▶ [Exercise directions]: The job is to find each line of the records below that includes the word "Irving" and copy it.

▶ [Material provided]:
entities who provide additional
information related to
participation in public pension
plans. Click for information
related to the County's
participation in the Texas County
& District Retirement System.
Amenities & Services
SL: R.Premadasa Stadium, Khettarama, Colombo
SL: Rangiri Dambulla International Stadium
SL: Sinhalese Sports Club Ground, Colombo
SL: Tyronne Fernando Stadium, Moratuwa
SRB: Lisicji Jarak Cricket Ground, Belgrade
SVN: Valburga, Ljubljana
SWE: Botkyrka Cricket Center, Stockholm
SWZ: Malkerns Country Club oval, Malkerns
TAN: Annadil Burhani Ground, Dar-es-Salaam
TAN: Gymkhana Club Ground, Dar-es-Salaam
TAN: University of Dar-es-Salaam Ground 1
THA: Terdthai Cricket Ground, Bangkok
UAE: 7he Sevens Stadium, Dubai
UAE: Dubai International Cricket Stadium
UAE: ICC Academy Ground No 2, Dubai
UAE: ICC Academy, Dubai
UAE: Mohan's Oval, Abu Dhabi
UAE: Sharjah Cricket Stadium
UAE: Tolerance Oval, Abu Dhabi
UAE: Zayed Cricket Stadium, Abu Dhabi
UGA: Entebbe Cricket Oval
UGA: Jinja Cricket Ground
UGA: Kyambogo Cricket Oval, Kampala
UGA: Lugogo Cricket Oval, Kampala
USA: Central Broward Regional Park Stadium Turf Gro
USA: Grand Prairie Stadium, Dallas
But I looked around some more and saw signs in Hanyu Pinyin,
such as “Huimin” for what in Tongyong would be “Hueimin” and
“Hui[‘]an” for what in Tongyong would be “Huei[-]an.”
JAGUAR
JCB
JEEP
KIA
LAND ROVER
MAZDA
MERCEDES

==

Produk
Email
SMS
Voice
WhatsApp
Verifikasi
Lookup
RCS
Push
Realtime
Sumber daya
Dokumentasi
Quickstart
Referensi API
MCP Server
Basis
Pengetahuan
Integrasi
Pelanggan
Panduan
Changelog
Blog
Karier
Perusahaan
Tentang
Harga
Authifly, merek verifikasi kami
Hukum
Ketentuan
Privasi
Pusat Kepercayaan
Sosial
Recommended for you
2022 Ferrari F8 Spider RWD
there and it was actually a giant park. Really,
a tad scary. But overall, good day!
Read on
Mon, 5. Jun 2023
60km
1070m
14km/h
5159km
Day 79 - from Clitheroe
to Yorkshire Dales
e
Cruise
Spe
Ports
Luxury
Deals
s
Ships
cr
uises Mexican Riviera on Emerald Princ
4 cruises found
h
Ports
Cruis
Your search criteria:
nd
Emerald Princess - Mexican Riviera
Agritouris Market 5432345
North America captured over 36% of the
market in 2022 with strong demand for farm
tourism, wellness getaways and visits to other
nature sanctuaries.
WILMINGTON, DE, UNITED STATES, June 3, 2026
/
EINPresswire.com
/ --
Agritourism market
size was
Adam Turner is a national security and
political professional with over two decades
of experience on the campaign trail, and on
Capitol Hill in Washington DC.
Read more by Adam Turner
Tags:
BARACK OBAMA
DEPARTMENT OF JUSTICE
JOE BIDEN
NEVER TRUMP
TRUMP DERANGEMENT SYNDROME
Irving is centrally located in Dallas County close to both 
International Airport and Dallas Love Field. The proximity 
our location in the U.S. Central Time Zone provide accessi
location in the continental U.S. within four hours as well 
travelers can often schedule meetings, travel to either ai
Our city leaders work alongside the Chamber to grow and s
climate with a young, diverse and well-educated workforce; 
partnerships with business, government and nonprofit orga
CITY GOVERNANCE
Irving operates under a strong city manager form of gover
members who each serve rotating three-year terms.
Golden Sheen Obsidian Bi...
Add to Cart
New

▶ [Result of this task]:
Irving is centrally located in Dallas County close to both 
Irving operates under a strong city manager form of gover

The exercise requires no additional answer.